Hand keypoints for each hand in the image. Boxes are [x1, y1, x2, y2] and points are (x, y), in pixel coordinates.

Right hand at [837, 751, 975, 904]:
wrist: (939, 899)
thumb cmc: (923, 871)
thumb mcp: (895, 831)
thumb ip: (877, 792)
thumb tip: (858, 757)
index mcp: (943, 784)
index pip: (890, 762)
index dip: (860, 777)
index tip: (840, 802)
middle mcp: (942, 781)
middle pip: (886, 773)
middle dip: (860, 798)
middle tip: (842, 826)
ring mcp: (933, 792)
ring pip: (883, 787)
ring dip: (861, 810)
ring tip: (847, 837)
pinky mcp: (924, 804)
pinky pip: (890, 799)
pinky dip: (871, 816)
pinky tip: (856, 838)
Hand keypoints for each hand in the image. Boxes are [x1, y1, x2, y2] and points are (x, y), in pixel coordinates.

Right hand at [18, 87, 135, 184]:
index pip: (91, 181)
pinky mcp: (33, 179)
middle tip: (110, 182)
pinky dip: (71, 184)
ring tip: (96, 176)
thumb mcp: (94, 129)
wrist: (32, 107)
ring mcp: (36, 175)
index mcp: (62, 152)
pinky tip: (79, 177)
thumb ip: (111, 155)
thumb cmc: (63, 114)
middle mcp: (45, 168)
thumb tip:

★ ★ ★ ★ ★

Please transcribe the records exactly from their first line through the line holding "index mcp: (943, 784)", and leave out all others.

Hand keypoints for each hand in the image. Boxes are [x1, y1, x2, y2] and points are (x, y), in pixel coordinates.

Right hand at [837, 751, 975, 904]:
wrist: (939, 899)
thumb cmc: (923, 871)
thumb mcp: (895, 831)
thumb ip: (877, 792)
thumb tip: (858, 757)
index mcp: (943, 784)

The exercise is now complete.